Typing "former Texas Ranger" in an article about Pudge Rodriguez continues to be painful for this fan.

I remember well the first time he threw a runner out trying to steal second. It was one of those moments when everyone watching knew a special player had just announced his presence with authority.

In one fluid motion, his quick feet making an instantaneous transition from crouch to throwing motion while he transferred the ball from his mitt to his hand without taking his eye off the target, Pudge threw a laser- beam strike to second well ahead of a shocked runner.

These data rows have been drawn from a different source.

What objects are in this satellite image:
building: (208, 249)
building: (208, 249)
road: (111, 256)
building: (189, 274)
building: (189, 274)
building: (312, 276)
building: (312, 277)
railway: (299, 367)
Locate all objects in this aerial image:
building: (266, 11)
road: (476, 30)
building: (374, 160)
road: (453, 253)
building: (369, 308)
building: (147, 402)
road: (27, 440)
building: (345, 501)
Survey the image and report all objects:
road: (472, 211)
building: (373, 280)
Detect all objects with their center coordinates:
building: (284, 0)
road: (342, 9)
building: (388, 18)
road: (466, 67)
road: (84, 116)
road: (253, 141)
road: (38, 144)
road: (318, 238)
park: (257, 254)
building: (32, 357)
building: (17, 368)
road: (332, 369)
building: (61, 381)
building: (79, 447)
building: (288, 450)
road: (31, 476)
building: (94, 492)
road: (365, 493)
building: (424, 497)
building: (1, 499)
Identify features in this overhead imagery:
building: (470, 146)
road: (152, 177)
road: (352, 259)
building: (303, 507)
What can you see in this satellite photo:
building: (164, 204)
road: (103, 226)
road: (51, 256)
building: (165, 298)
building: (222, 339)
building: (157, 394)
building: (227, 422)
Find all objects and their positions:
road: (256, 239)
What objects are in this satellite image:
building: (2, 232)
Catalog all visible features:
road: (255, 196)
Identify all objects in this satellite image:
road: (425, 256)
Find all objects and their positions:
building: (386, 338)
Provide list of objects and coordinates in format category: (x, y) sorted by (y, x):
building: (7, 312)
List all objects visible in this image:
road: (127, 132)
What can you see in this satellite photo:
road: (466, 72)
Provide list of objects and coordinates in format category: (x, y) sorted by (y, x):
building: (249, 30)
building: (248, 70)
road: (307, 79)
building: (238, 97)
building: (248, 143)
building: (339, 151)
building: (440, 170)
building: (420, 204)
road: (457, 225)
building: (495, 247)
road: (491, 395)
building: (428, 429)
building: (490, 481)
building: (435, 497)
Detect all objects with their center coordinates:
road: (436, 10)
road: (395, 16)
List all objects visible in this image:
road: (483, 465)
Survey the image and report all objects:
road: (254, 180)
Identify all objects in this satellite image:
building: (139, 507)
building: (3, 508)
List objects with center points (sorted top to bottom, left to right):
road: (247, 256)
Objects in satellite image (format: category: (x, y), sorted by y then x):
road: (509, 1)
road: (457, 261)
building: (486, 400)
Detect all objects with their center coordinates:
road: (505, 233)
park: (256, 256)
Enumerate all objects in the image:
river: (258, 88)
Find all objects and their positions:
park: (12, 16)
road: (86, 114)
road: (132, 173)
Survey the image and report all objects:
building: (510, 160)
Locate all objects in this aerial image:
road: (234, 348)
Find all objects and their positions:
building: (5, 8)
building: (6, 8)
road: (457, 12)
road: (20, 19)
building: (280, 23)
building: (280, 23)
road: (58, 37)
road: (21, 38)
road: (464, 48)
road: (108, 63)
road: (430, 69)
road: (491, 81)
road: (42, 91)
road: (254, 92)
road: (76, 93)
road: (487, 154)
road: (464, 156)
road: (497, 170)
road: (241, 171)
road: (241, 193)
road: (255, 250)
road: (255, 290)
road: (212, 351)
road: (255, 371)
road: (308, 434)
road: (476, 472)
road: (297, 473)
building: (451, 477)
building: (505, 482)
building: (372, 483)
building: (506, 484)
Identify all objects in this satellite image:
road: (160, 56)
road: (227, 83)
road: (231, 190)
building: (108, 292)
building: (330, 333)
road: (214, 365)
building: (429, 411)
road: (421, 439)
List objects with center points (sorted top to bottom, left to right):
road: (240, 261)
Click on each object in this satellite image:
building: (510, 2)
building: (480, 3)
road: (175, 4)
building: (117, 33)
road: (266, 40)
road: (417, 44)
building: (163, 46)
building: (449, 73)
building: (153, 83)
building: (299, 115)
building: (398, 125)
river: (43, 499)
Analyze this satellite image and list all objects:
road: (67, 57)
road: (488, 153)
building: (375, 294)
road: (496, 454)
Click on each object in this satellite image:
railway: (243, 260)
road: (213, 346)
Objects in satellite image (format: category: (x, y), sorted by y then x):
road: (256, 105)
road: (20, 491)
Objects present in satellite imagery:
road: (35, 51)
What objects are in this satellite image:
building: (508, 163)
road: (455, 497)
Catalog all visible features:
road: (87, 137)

Pudge would become the face of a franchise and the cornerstone for the organization's only three division championship teams. No one doubted he would achieve greatness from his first throw in the big leagues in the summer of 1991.

Now it is 2009 and Pudge is in the twilight of a Hall-of-Fame career, playing for that other team down south. The only good thing about such a move is Rangers fans can see our favorite prodigal son twice this season.

I can only hope it's not his last.

For those of you who don't know, especially those going to the ballpark for any of these games with the Astros, Pudge is about to accomplish what John Hart believed impossible when the idiot let Pudge walk after the 2002 season.

Pudge is about to set the all-time mark for games caught in a career, passing the legendary Carlton Fisk.

This is a very special moment for Pudge, and it is only fitting that he pass Fisk in his home ballpark. Rangers Ballpark in Arlington saw more of the games caught by Pudge Rodriguez than any other park in the big leagues.

Now for what lies ahead for both Pudge and the Rangers. He has told the Dallas Morning News he wants to be a big-league coach when he's done playing and in this, the Rangers can and should give him the opportunity.

Pudge Rodriguez has been a mentor in his latter years and would be an outstanding coach for the young catchers making their way through the Rangers farm system. The Rangers don't have a place for Pudge as a player, but they could provide a coaching position as catching instructor for the big-league team.

Hopefully this is something to discuss in the distant future when he hangs up his spikes, so for now I will simply say welcome home Pudge and we'll keep the light on for when you come home for good.